# Federated Hierarchical Statistics 

In this example, we will show how to generate federated hierarchical statistics for data that can be represented as Pandas Data Frame.

## Set Up NVFLARE

Follow the [Getting Started](https://nvflare.readthedocs.io/en/main/getting_started.html) to setup virtual environment, get the latest NVFLARE source, build it and  install NVFLARE.

## Install requirements
First, install the required packages:

In [None]:
%pip install -r requirements.txt


## Prepare data

In this example, we are using synthetic anonymous students scores datasets generated for student belonging to 7 different universities.

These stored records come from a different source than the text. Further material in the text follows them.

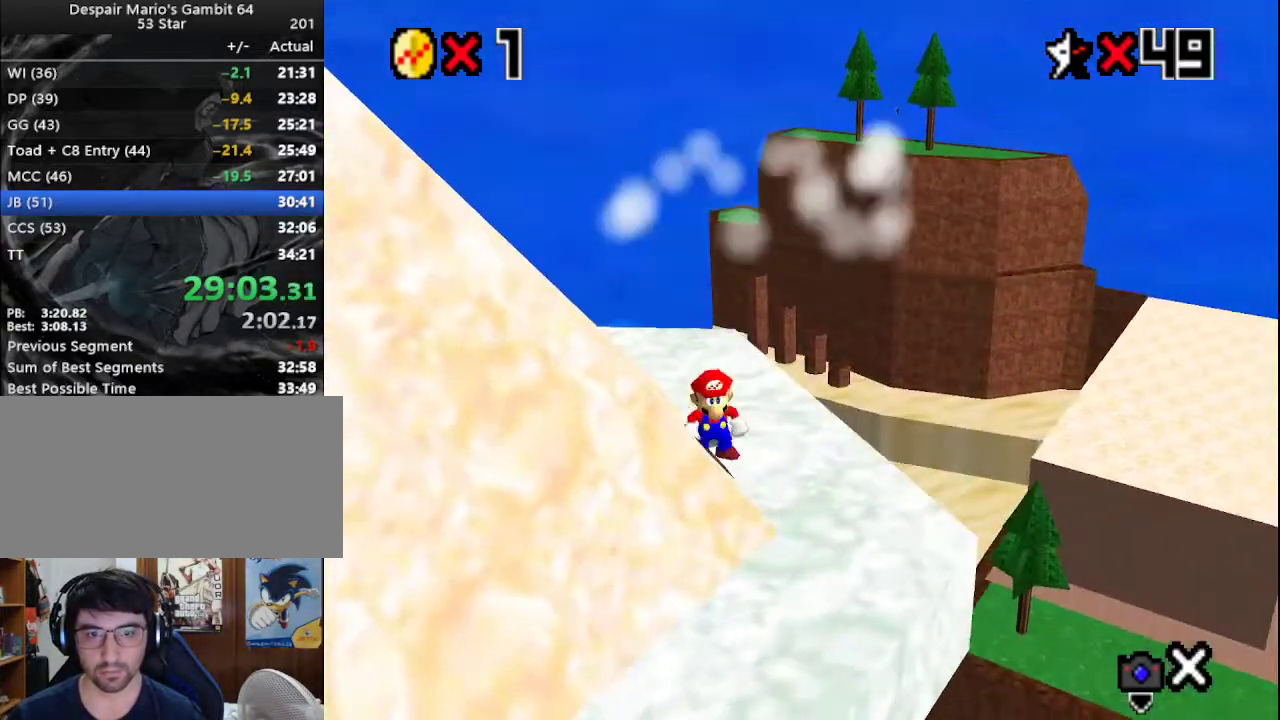
{"buttons": [], "left_stick": "center", "events": []}
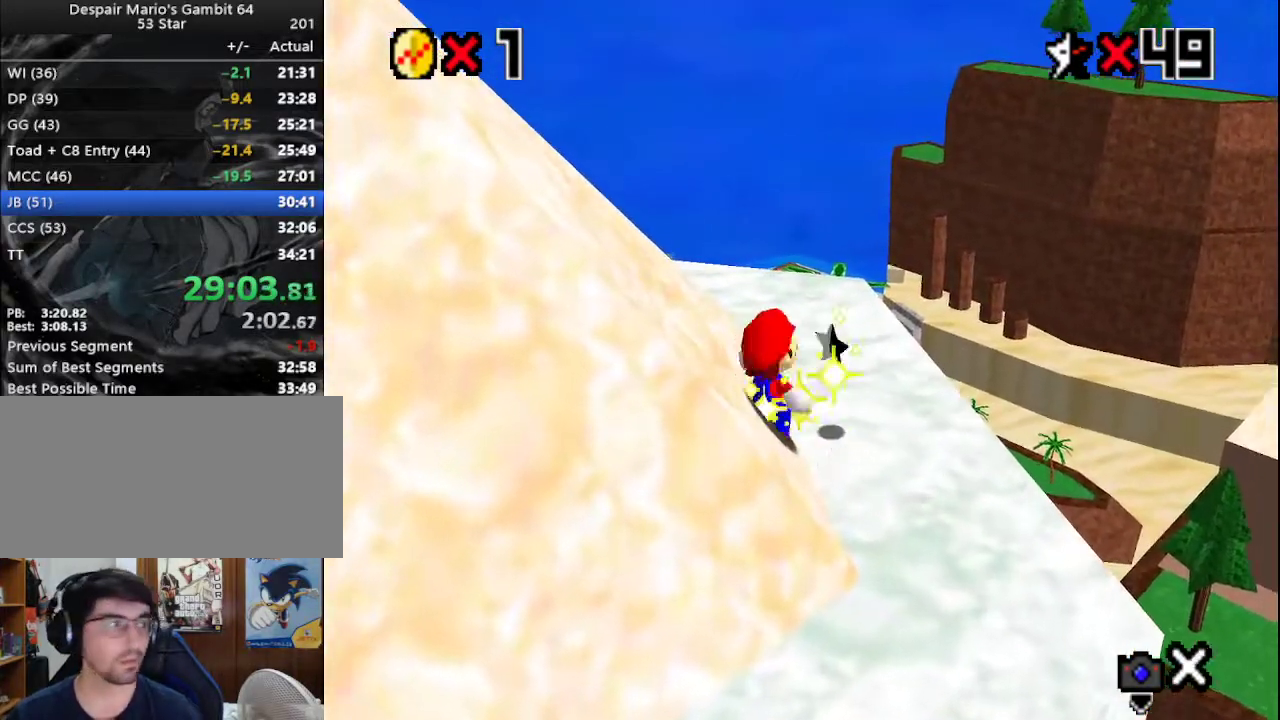
{"buttons": [], "left_stick": "center", "events": []}
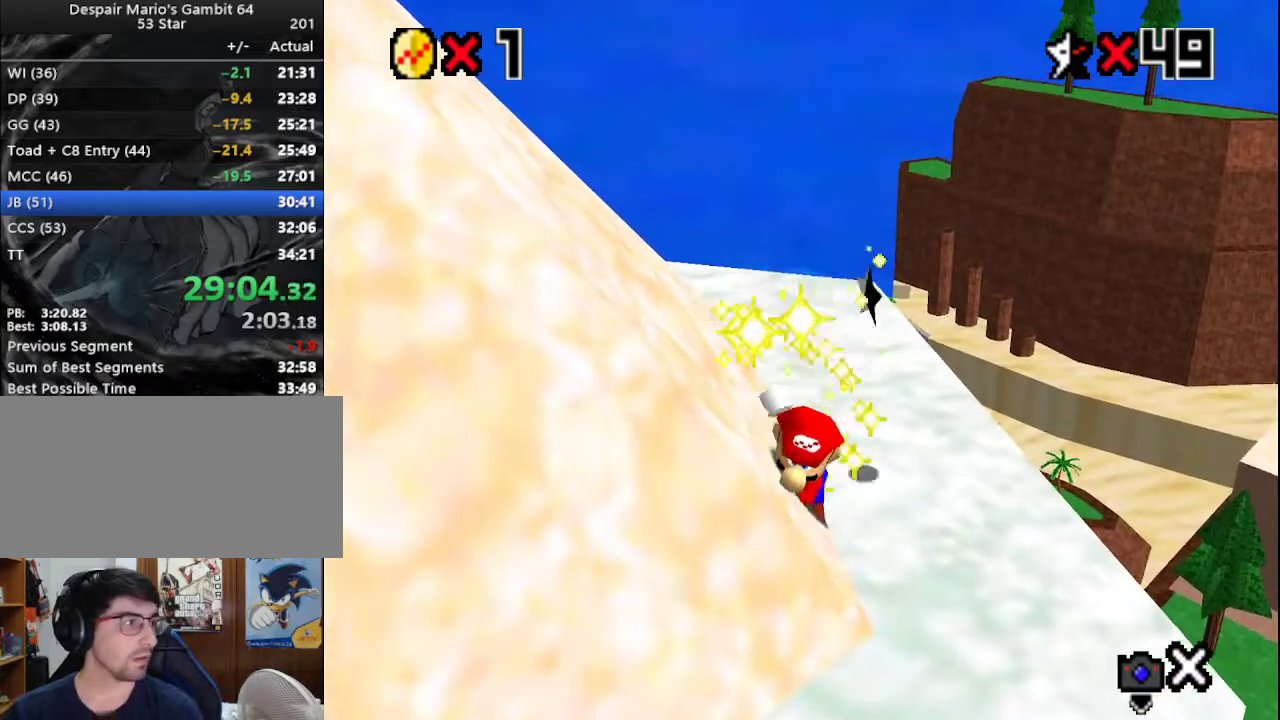
{"buttons": [], "left_stick": "center", "events": []}
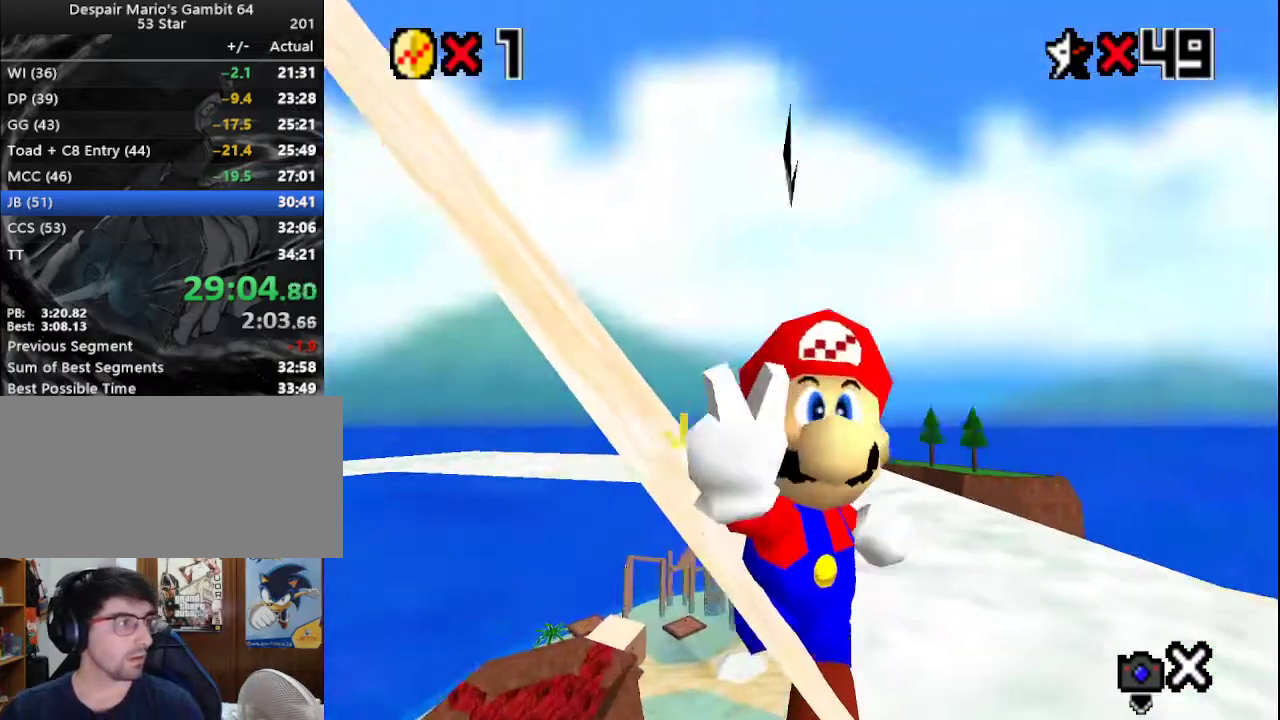
{"buttons": [], "left_stick": "center", "events": []}
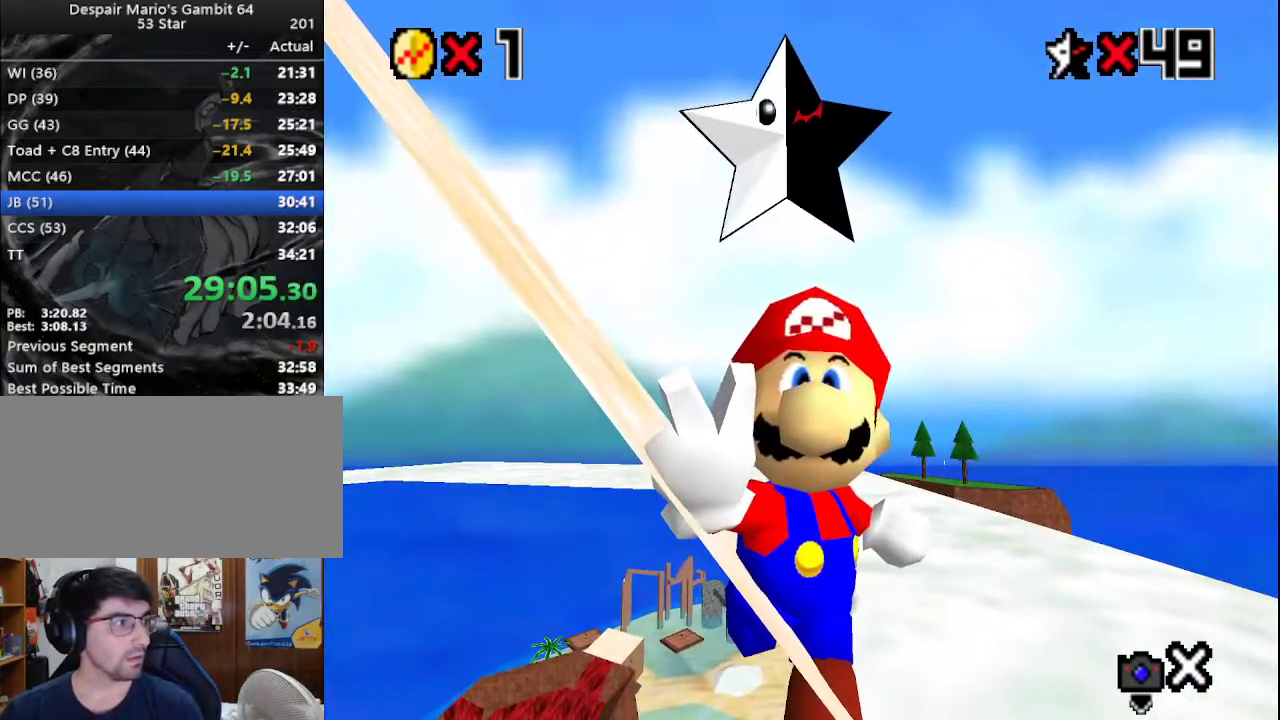
{"buttons": [], "left_stick": "center", "events": []}
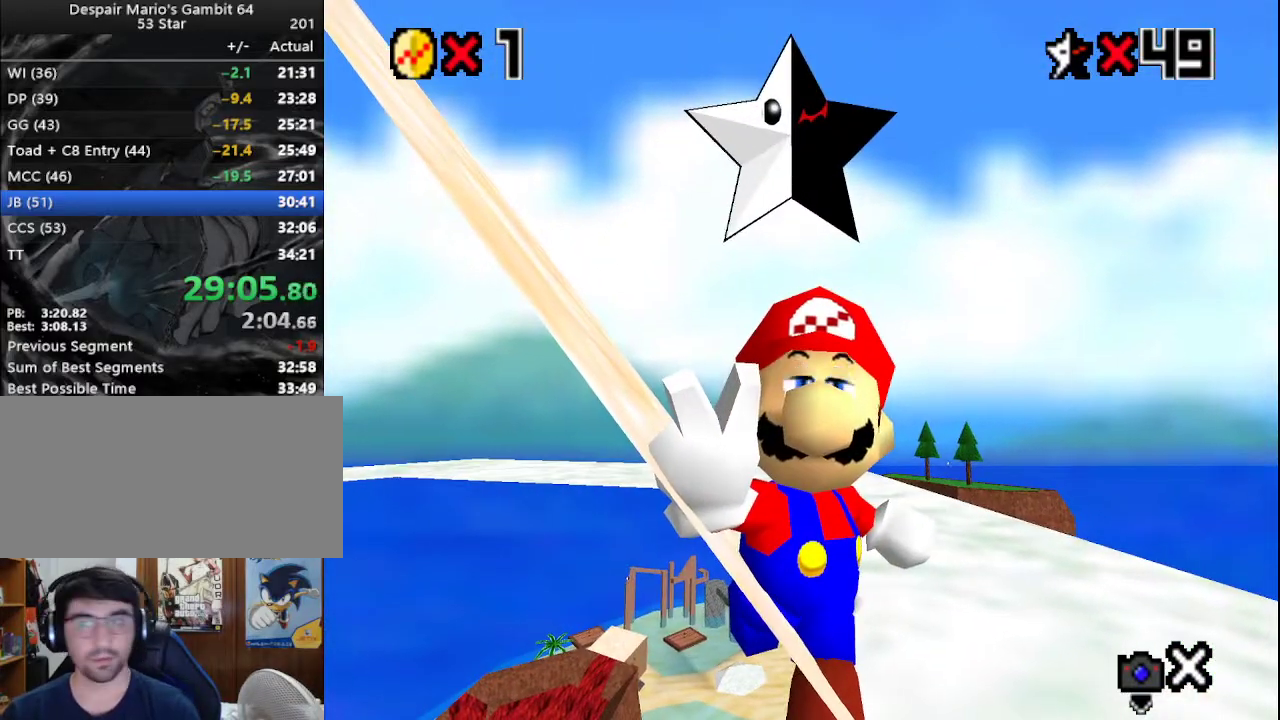
{"buttons": [], "left_stick": "center", "events": []}
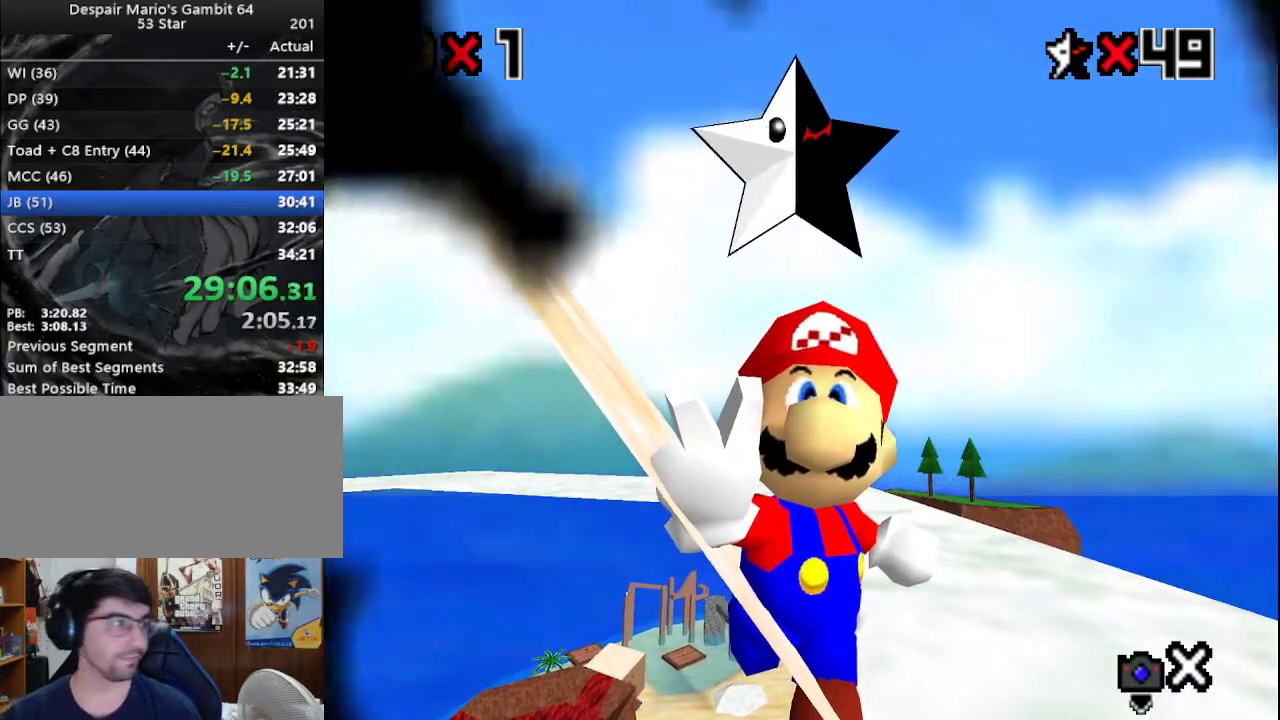
{"buttons": [], "left_stick": "center", "events": []}
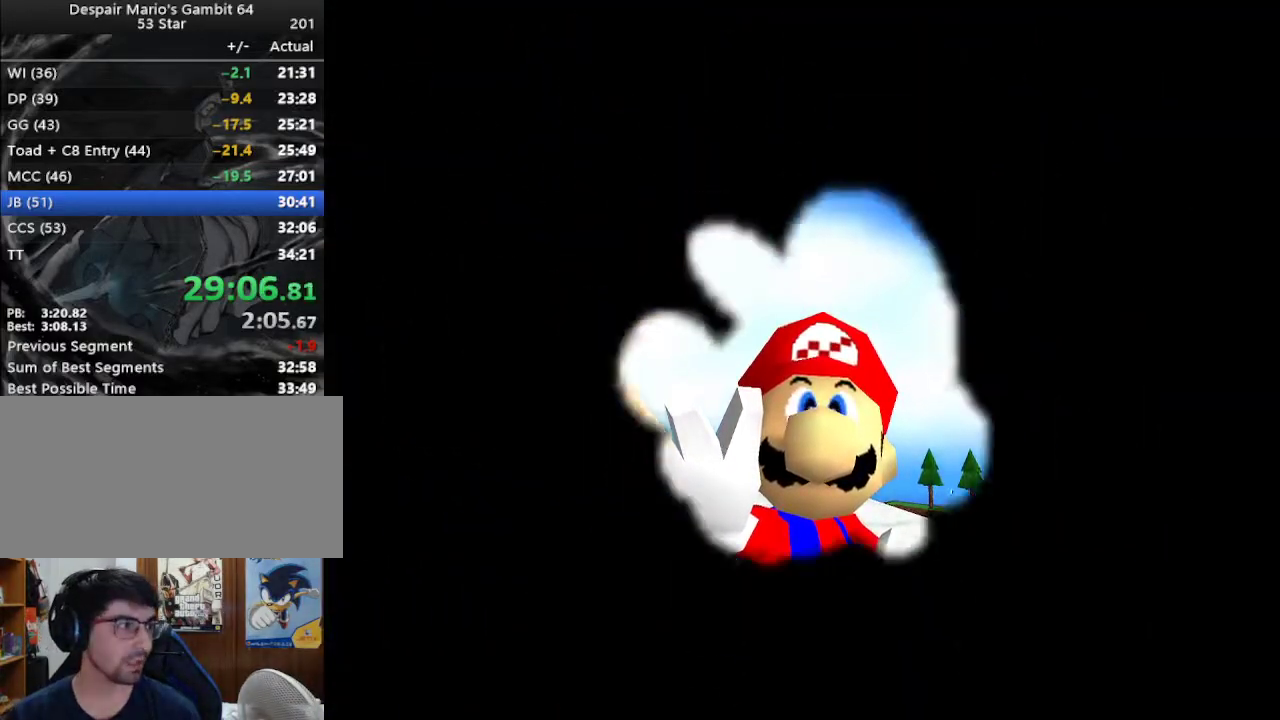
{"buttons": [], "left_stick": "center", "events": []}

Run the script `prepare_data.sh` that generates 7 different datasets each having random number of entries between 1000 to 2000. Each entry in the datasets has three columns - `Pass`, `Fail` and `Percentage`. `Pass`/`Fail` represents whether the particular student passed or failed the exam and `Percentage` represents the overall percentage marks scored by the student.



In [8]:
from utils.prepare_data import prepare_data

prepare_data()

Preparing data at data directory `/tmp/nvflare/data/hierarchical_stats/`...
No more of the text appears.